Exercise brief :: When you reach the line containing "Düsseldorf die Teurer" in the data below, begin returning lines exactly as written, and stop once the line containing "demandes de renseignements des clients" has been returned.

[Items listed in a dataset]

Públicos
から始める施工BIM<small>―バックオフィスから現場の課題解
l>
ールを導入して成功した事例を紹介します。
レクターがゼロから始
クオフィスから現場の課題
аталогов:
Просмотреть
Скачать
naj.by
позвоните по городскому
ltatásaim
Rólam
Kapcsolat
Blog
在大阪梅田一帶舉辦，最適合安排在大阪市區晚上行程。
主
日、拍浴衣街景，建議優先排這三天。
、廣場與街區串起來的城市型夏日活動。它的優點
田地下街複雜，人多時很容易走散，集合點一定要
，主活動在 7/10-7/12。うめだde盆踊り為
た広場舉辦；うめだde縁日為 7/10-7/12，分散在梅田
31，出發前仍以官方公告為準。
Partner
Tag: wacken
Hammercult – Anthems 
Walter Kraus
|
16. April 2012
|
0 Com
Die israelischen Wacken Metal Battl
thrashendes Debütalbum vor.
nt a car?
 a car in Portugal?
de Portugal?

...

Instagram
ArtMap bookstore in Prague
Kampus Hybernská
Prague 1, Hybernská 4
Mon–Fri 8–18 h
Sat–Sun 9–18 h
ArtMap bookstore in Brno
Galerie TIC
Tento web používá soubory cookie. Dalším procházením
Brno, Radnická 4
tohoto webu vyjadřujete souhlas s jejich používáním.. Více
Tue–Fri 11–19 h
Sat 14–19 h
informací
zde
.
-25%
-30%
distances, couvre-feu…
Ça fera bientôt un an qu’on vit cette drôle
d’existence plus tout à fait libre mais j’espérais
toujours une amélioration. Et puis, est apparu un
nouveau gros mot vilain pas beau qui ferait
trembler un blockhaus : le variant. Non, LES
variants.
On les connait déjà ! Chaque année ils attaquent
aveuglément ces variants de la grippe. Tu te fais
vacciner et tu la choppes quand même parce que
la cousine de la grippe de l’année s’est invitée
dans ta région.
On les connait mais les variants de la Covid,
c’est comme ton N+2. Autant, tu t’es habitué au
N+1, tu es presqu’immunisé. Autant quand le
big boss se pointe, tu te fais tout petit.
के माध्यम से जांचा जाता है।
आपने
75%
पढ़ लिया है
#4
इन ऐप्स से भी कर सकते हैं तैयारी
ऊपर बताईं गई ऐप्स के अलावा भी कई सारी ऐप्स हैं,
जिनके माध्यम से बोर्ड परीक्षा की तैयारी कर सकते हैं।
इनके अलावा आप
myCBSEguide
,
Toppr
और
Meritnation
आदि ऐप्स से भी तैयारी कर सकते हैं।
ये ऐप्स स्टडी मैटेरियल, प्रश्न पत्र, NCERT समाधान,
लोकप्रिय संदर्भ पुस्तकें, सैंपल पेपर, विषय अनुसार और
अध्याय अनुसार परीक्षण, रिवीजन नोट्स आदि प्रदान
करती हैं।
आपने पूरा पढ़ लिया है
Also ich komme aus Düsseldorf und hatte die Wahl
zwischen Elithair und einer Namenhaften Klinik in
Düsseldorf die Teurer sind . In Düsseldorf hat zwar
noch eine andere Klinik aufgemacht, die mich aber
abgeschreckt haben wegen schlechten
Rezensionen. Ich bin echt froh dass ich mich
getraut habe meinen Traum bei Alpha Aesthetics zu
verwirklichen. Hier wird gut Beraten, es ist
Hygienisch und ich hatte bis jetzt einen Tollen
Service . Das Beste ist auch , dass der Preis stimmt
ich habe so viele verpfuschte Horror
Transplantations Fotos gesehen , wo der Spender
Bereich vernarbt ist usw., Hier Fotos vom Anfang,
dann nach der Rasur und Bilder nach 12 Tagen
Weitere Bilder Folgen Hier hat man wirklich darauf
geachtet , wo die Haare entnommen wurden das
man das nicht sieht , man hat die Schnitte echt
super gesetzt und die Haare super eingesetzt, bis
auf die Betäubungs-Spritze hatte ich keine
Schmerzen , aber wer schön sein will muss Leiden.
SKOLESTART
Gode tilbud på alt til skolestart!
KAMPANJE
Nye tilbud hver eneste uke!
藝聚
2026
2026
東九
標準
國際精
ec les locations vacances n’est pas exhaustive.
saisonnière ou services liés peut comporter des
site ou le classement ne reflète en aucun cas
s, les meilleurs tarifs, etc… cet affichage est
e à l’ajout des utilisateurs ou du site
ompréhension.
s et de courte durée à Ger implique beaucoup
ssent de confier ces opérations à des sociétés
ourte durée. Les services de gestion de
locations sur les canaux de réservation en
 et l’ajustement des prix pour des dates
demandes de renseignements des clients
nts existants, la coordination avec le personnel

Answer section ::
Düsseldorf die Teurer sind . In Düsseldorf hat zwar
noch eine andere Klinik aufgemacht, die mich aber
abgeschreckt haben wegen schlechten
Rezensionen. Ich bin echt froh dass ich mich
getraut habe meinen Traum bei Alpha Aesthetics zu
verwirklichen. Hier wird gut Beraten, es ist
Hygienisch und ich hatte bis jetzt einen Tollen
Service . Das Beste ist auch , dass der Preis stimmt
ich habe so viele verpfuschte Horror
Transplantations Fotos gesehen , wo der Spender
Bereich vernarbt ist usw., Hier Fotos vom Anfang,
dann nach der Rasur und Bilder nach 12 Tagen
Weitere Bilder Folgen Hier hat man wirklich darauf
geachtet , wo die Haare entnommen wurden das
man das nicht sieht , man hat die Schnitte echt
super gesetzt und die Haare super eingesetzt, bis
auf die Betäubungs-Spritze hatte ich keine
Schmerzen , aber wer schön sein will muss Leiden.
SKOLESTART
Gode tilbud på alt til skolestart!
KAMPANJE
Nye tilbud hver eneste uke!
藝聚
2026
2026
東九
標準
國際精
ec les locations vacances n’est pas exhaustive.
saisonnière ou services liés peut comporter des
site ou le classement ne reflète en aucun cas
s, les meilleurs tarifs, etc… cet affichage est
e à l’ajout des utilisateurs ou du site
ompréhension.
s et de courte durée à Ger implique beaucoup
ssent de confier ces opérations à des sociétés
ourte durée. Les services de gestion de
locations sur les canaux de réservation en
 et l’ajustement des prix pour des dates
demandes de renseignements des clients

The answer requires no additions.